His comments were in apparent reference to several instances where the Zimbabwean government has been accused of violently quashing demonstrations and refusing to act on soldiers who fired live ammunition at protesters in August 2018 and January 2019 during protests.
Zimbabwe has also been accused of ignoring calls for the arrest and probe of security officers who were behind the killings.
Moyo said the government was concerned with the comments made by O’Brien that characterised Zimbabwe as an “adversary of the US and taking advantage of the current unrest to sow discord”.
“On behalf of our government, I have today informed US ambassador that Mr O’Brien’s allegations are false, without any factual foundation whatsoever and that they are deeply damaging a relationship already complicated by years of prescriptive megaphone diplomacy and punitive measures,” Moyo said.
“Zimbabwe is not and has never been an adversary of the US.
“Our fervent hope is that the situation in the US calms down, that civilian law enforcement agents and paramilitary units conduct themselves with maximum restraint, that community leaders succeed in persuading their citizens to honour the memory of Floyd by way of peaceful gathering and that no further life is lost.”

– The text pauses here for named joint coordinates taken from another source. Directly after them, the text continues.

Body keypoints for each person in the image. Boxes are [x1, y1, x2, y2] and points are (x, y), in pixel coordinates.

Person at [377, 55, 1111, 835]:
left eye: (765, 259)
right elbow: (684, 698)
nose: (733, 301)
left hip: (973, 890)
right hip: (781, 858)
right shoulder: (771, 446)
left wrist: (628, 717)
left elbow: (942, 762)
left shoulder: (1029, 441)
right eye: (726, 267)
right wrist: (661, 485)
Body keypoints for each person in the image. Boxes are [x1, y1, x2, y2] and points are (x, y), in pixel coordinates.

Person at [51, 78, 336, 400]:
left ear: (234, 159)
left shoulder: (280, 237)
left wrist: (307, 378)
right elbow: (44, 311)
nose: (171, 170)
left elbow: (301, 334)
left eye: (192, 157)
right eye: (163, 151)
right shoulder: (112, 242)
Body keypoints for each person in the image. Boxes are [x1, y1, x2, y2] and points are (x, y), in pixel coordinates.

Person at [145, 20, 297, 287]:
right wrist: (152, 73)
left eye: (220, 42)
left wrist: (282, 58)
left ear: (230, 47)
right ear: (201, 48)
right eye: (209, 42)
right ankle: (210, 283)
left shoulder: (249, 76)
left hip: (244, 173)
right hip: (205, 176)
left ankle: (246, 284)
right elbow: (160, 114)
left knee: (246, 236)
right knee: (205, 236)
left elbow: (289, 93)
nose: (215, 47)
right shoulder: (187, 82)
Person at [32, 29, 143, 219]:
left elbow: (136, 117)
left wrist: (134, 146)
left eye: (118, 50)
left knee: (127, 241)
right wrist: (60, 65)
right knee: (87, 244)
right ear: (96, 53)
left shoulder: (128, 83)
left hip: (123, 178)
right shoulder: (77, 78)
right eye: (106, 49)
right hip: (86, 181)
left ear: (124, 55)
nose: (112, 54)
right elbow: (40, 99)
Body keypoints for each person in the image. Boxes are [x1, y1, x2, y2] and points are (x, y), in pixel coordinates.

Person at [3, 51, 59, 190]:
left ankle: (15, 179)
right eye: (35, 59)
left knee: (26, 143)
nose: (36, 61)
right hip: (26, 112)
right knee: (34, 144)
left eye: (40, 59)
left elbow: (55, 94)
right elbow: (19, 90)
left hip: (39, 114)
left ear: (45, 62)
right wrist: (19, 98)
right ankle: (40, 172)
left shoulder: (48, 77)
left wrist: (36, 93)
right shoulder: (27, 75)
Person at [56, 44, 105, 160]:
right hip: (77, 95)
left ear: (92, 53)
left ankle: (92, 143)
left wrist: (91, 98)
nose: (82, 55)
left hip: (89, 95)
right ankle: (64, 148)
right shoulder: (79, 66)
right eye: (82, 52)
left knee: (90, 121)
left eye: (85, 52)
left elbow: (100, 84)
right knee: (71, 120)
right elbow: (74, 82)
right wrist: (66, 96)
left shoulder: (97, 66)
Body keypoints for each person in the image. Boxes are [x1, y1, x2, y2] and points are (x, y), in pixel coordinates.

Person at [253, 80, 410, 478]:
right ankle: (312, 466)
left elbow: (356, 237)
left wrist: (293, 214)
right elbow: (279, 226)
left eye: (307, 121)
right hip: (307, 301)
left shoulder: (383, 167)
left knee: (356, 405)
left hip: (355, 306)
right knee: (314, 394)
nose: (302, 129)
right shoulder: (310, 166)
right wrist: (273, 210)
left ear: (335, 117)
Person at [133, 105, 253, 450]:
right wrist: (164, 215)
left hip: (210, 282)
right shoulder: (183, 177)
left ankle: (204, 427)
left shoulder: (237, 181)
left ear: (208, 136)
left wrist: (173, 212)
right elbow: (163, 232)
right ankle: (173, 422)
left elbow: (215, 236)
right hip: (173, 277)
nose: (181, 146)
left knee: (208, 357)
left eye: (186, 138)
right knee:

Charamba had made several tweets, some of them that read: “I think the Zimbabwean government should summon the US ambassador to explain the goings-on in the US. This is an unusual, continuing and extraordinary grave threat to Zimbabwe’s strategic interest globally, and of course; a grave threat to international peace requiring invocation of the United Nations Chapter 7.
“Clearly, the administration is unable to protect US citizens, in which case responsibility to protect stricture must kick in. The Sadc standby brigade is supremely ready to deploy all maximum means and capabilities needed to put out this raging fire.”
The Political Actors’ Dialogue (Polad) yesterday called on Mnangagwa to discipline his lieutenants who were allegedly fuelling tensions with the US and soiling the platform’s re-engagement agenda. Polad deputy spokesperson Francis Danha of the #1980 Movement said the behaviour on social media by some top government officials, was against the calls for re-engagement with the family of nations.